Marco M. Pardi: Atop my computer monitor sits a small sign: “Do Not Reincarnate.” I put this there on the chance that my big Stage Left moment might come while staring into the Looking Glass of All That’s Out There. This full disclosure is my brief way of ensuring that no ambiguities arise among the various interpretations of what I write below. Actually, most of us have response memes, easily or not so easily triggered, stored in our head jelly. When I hear someone respond to the question, “How are you?” by saying “Good” my meme, “Did not proceed beyond 4th grade” immediately activates.
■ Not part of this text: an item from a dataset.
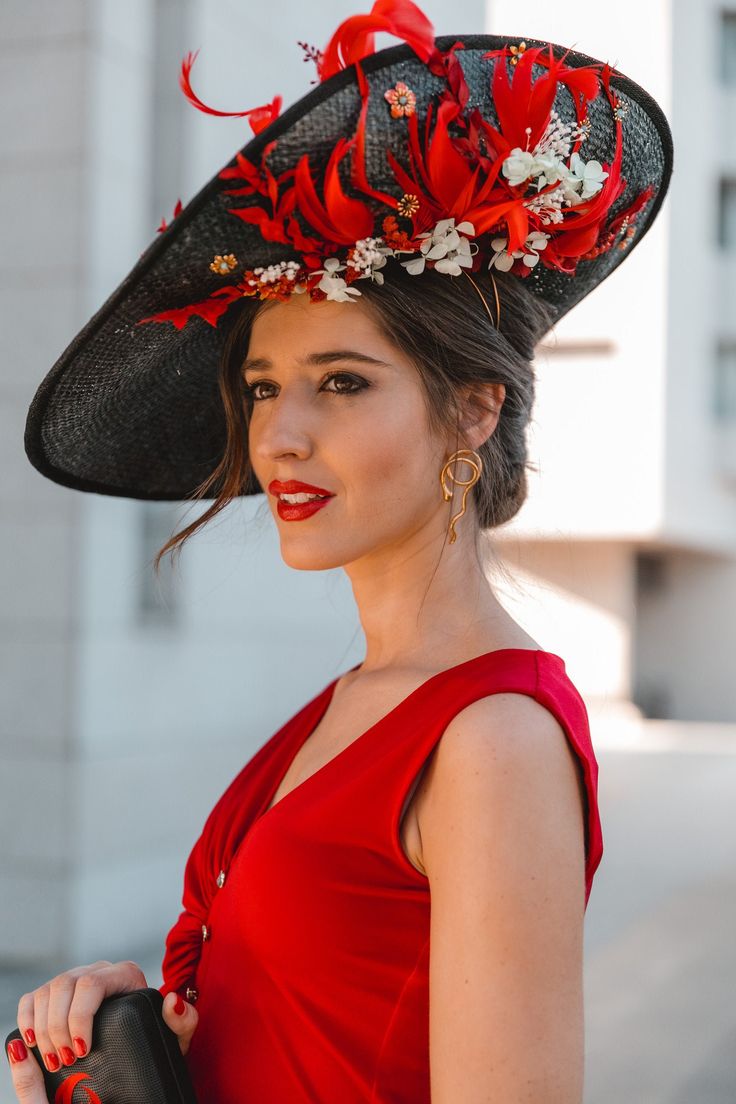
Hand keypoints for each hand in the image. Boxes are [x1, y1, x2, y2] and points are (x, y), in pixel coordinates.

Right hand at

In the same way, when I perceive in another person the physical cues usually indicative of a pleasant thought state in response to the term “Reincarnation”, my meme “Must have had a happy childhood” leaps to the fore. Solidarity is certainly not next up. Why someone would want to return will be examined later. For now it is helpful to examine the concept and its history. Many volumes have been written on the subject of reincarnation. This article will not attempt to recapture or surpass them. The focus here will be on the fundamental world view, particularly as it relates to the individual versus the group.
As is true of so many cosmological and philosophical concepts, reincarnation has been interpreted on various levels, in different venues, and as both externally imposed (a punishment which may even include transmigration of souls) and internally allowed (a forgetting that perceptions are not real and therefore an attachment which has to be worked through). It has been viewed as a series of experiences needed to reach personal completion, and hence release. And, it can be a willful act of compassion (the Mahayana Buddhist Bodhisattva or the Tibetan Buddhist Tulku) in which an enlightened one returns to help others. Finally, it can be viewed in a rather resigned fashion as a Ferris Wheel with no off switch. As Madame Nozall would assure us, “You’se lived tousands an’ tousands a’ lives. Fifty bucks, on my palm.”